Le critère de choix intègrera le risque de morbidité du site de prélèvement, de complication de la technique choisie et de ses conséquences. La qualité des tissus mous du site résorbé et leur disponibilité à recouvrir l’augmentation sont de première importance.
Ainsi pour les greffes (autologues ou allogéniques), la technique de gestion des tissus mous par tunnellisation développée par Kent et Tatum est l’abord idéal mandibulaire en terme de préservation et de potentialisation de la vascularisation. Elle permet un maintien de la vascularisation crestale et s’affranchit de la traction tissulaire issue de la fonction linguale et cela quelle que soit la passivité de la relaxation vestibulaire.
Cas clinique 3 (Fig. 21 à 30)
En conclusion, la greffe autologue est une technique de choix dans les pertes de substances axiales et transversales associées. Les mécanismes de remodelage imposent l’usage de greffons cortico-spongieux lors d’apposition par blocs. Dès lors que la spongieuse est absente ou réduite, la réduction de la corticale et le broyage de l’os résiduel disponible amènent à la mise en application d’une augmentation par « boxing » au détriment d’un bloc cortical massif.
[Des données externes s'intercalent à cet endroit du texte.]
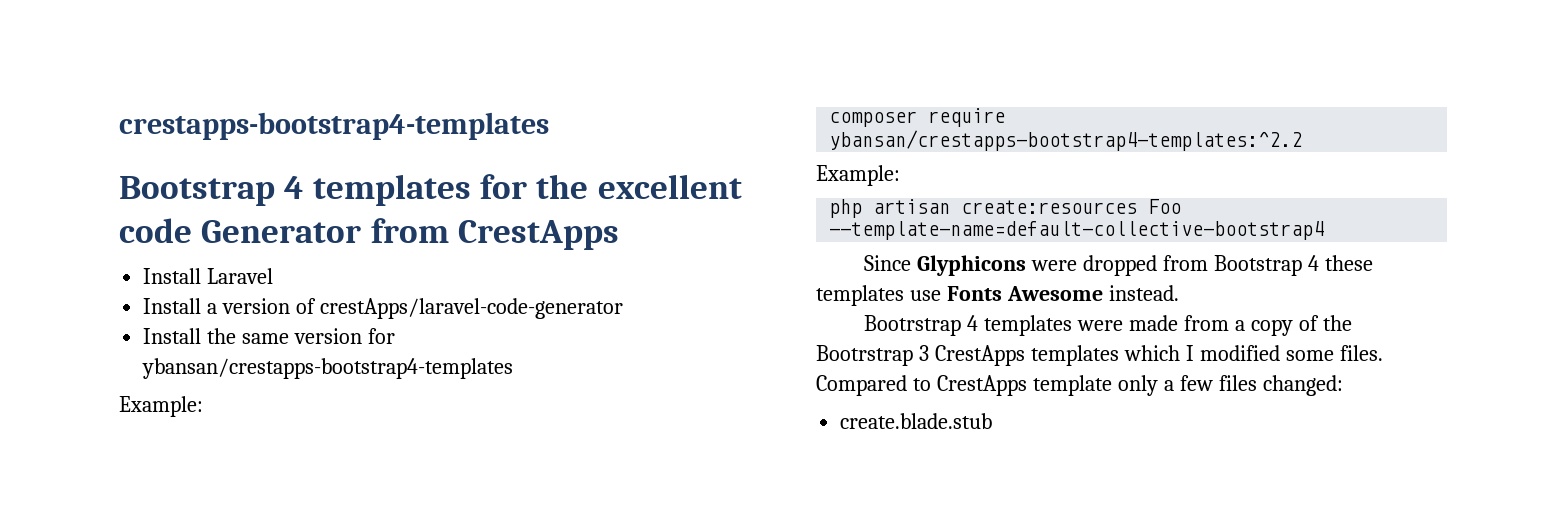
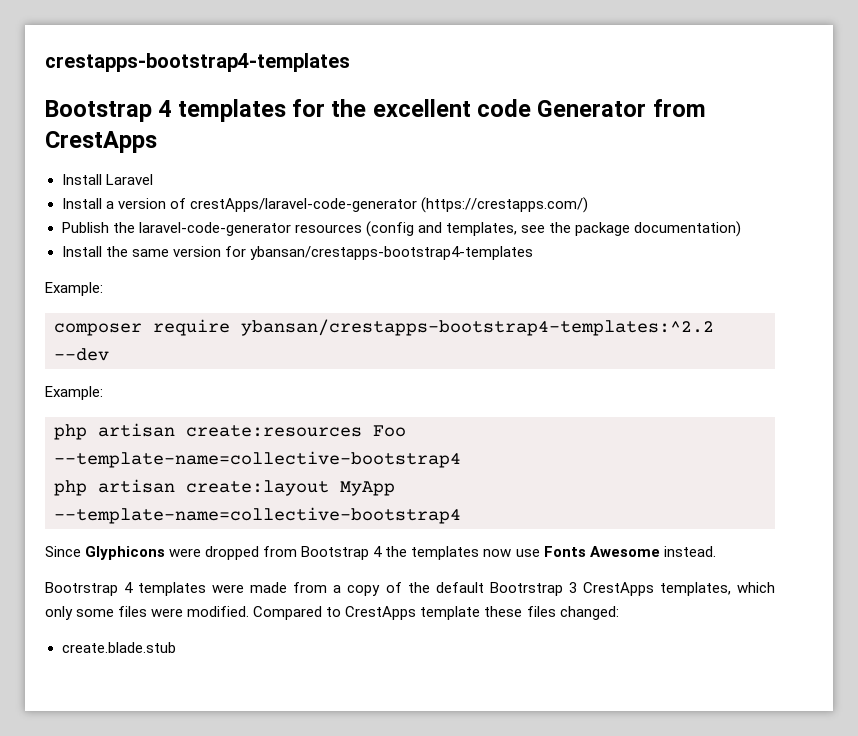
(623, 308) none -> [420,197,588,213] [61,221,741,237] (https://crestapps.com/) // Publish the laravel-code-generator resources (config and templates, see the package documentation)
(1303, 140) none -> [54,348,109,361] --dev
[829,221,1325,240] --template-name=default-collective-bootstrap4 -> [54,451,461,468] [54,479,395,496] [54,507,461,524] --template-name=collective-bootstrap4 // php artisan create:layout MyApp --template-name=collective-bootstrap4
[1324,255,1373,271] [816,285,904,306] these templates -> [385,546,512,560] the templates now
(1352, 323) none -> [435,582,484,593] default
[1030,345,1383,366] templates which I modified some files. -> [659,582,776,596] [45,606,250,620] templates, which only some files were modified.
[1117,375,1213,396] only a few -> [484,606,523,617] these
À chaque fois que les techniques alternatives sont possibles et offrent une augmentation sécurisée, elles doivent être proposées aux patients en expliquant les avantages et inconvénients associés. Le risque de complication inhérent à chaque technique pose la question de la reprise chirurgicale et doit être abordé avec le patient afin de prévenir dans la mesure du possible, l’improbable.